**TASK OBJECTIVE:** Nothing but the lines from the one with "X143598900Y-88112600D03*" down to the one with "X192025000Y-109685000D03*" should be returned, exactly and with both ends included, from the material below.

··· TASK INPUTS

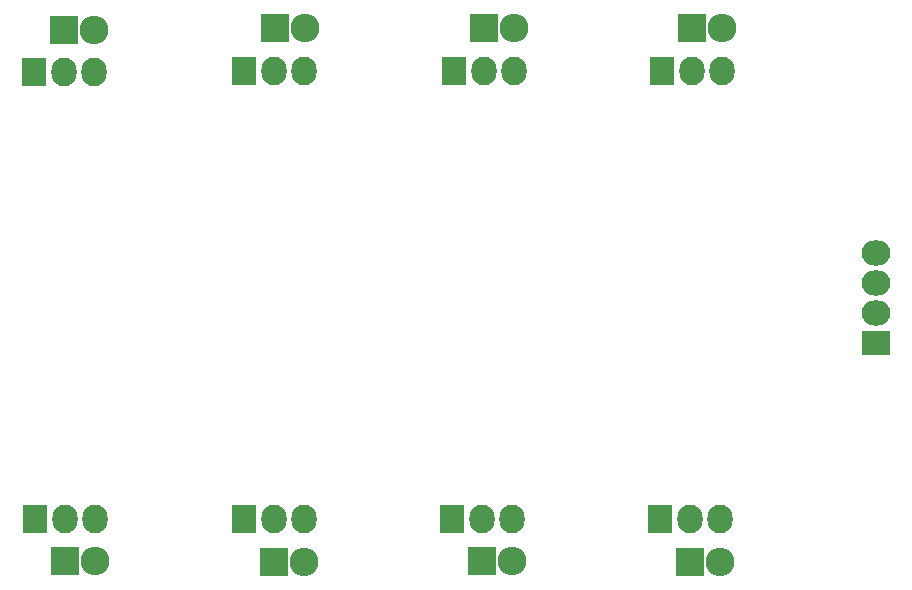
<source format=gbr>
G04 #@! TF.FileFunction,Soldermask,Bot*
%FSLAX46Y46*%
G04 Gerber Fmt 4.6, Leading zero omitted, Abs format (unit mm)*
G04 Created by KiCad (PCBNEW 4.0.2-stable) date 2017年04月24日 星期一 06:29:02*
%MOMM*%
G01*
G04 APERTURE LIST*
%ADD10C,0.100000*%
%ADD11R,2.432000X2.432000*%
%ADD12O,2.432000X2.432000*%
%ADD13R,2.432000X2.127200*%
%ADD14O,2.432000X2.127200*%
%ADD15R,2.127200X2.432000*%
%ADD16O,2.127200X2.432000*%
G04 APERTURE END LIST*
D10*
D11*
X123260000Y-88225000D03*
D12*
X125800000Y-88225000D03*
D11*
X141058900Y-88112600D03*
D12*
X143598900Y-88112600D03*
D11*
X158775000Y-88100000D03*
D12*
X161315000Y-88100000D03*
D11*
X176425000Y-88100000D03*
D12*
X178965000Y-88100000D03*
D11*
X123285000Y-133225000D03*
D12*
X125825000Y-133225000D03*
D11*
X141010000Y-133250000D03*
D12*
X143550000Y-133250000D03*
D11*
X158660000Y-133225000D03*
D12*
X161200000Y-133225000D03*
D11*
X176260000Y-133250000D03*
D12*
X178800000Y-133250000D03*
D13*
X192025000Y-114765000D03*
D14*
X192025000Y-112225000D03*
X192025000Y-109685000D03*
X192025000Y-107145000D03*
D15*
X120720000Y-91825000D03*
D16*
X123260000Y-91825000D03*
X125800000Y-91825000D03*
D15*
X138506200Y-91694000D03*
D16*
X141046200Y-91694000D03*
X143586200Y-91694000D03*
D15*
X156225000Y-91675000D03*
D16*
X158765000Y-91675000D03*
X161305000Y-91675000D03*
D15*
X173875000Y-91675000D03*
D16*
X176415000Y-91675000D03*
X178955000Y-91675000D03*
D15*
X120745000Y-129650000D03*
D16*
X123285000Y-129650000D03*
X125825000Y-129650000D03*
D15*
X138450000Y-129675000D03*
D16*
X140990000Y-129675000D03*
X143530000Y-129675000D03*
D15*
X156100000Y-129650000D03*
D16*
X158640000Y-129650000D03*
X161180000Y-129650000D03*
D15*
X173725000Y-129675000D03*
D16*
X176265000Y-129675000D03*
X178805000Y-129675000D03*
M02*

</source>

······

**COMPLETED TASK:**
X143598900Y-88112600D03*
D11*
X158775000Y-88100000D03*
D12*
X161315000Y-88100000D03*
D11*
X176425000Y-88100000D03*
D12*
X178965000Y-88100000D03*
D11*
X123285000Y-133225000D03*
D12*
X125825000Y-133225000D03*
D11*
X141010000Y-133250000D03*
D12*
X143550000Y-133250000D03*
D11*
X158660000Y-133225000D03*
D12*
X161200000Y-133225000D03*
D11*
X176260000Y-133250000D03*
D12*
X178800000Y-133250000D03*
D13*
X192025000Y-114765000D03*
D14*
X192025000Y-112225000D03*
X192025000Y-109685000D03*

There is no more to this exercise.